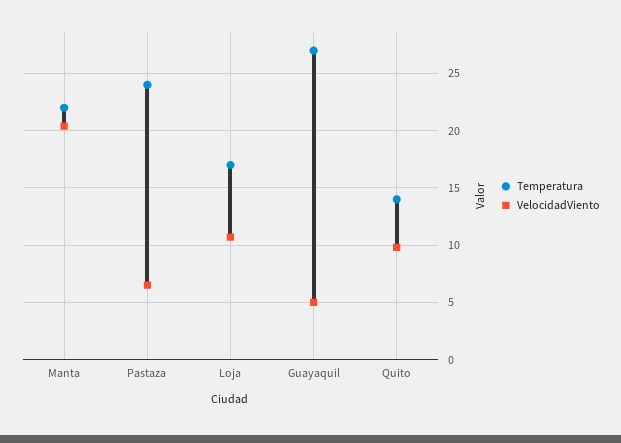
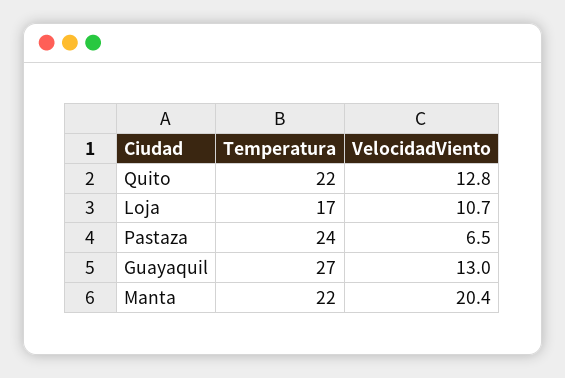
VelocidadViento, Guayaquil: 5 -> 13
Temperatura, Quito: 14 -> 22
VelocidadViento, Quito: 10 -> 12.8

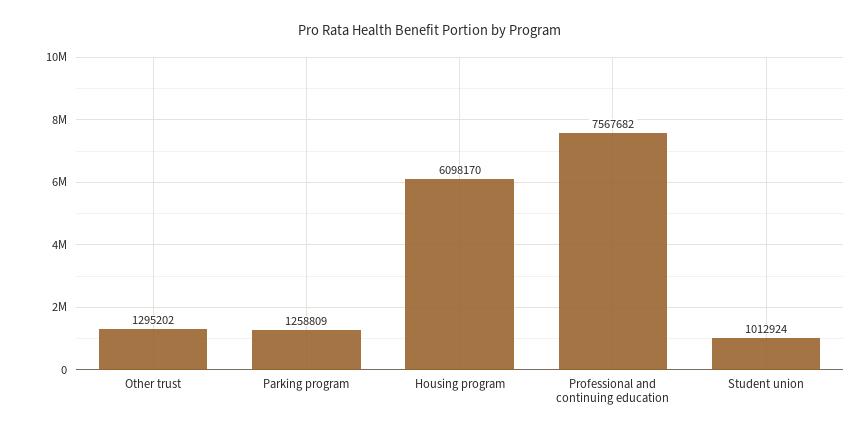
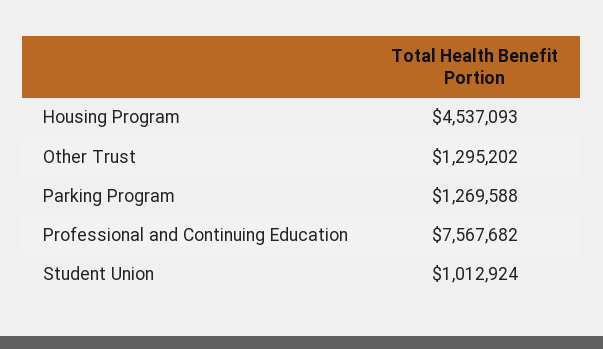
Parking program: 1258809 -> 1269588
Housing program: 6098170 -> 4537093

What to do: Set down every entry word for word, but omit the pictures.

Solution for this problem:
VelocidadViento, Guayaquil: 5 -> 13
Temperatura, Quito: 14 -> 22
VelocidadViento, Quito: 10 -> 12.8

Parking program: 1258809 -> 1269588
Housing program: 6098170 -> 4537093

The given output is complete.